With long holiday weekend on tap, safety is key

May 26—Minnesota's summer boating season is about to kick into high gear. While anglers and paddlers have been on the water for weeks, Memorial Day weekend represents the traditional start of the recreational boating season, when waterways come alive with all sorts of users.

Everyone who recreates on the water has a role to play in keeping Minnesota's lakes and rivers safe, according to the Minnesota Department of Natural Resources.

"Our waterways are the crown jewel of Minnesota's great outdoors, and the number of people who use them is truly remarkable," said Lisa Dugan, recreation safety outreach coordinator for the DNR Enforcement Division. "There's nothing like memories made on the water, and a little preparation goes a long way toward ensuring they're positive memories."

Following are safety tips for all boaters — regardless of their experience or skill level — to help make the start of the summer boating season fun, memorable and safe:

—Wear a life jacket — don't just bring it. Ninety percent of boating fatality victims in the state weren't wearing a life jacket. While the law requires children under 10 to wear a life jacket while the boat is underway, wearing a life jacket is the best way boaters of all ages can help ensure they get home safely.

—Leave the alcohol on shore. Not only is operating a boat under the influence illegal, it's also the single greatest factor in fatal boating accidents.

—Check safety equipment. Make sure life jackets fit and are in good condition, and on motor boats, check to ensure the navigation lights, sound-producing devices, fire extinguishers and carbon monoxide detectors are in good condition. Also, inspect the engine cut-off lanyard and make sure to wear it when the boat is underway.

—Be cognizant of high water. Water levels in waterways throughout the state are high this year. High water can make access difficult, but also present safety risks by hiding hazards beneath the water's surface.

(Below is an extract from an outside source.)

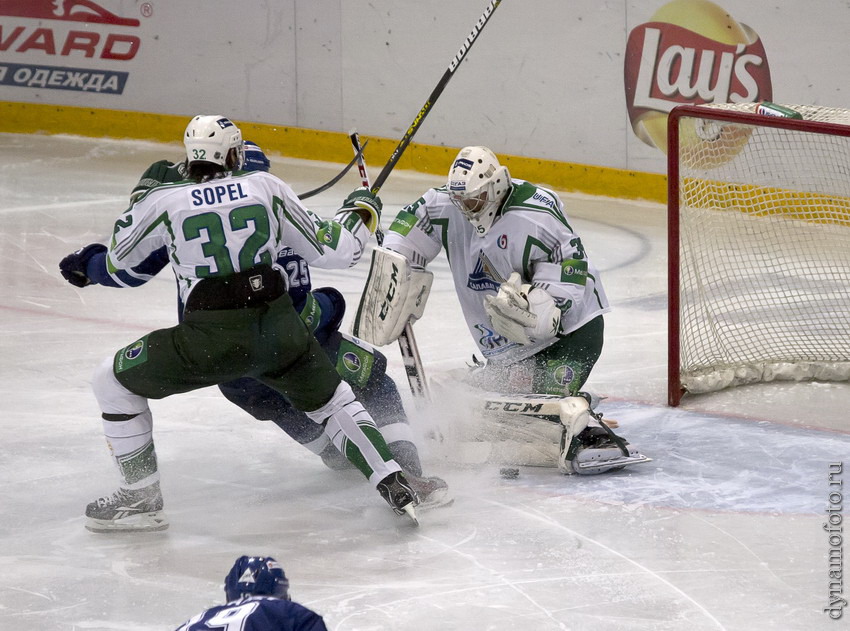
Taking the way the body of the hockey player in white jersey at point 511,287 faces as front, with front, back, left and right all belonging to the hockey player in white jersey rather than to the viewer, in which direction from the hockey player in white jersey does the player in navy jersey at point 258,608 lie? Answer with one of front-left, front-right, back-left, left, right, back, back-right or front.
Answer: front-left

—Own your wake. Large wakes can have environmental consequences (causing shoreline erosion, for example) and present dangers to other people recreating on the water.

Brush up on the rules. Read the 2023 Minnesota Boating Guide (files.dnr.state.mn.us/rlp/regulations/boatwater/boatingguide.pdf) and take an online education course (mndnr.gov/safety/boatwater/education.html) to help increase your knowledge.

More information, including boater education requirements and information on safe boating, is on the boating safety webpage of the DNR website (mndnr.gov/safety/boatwater).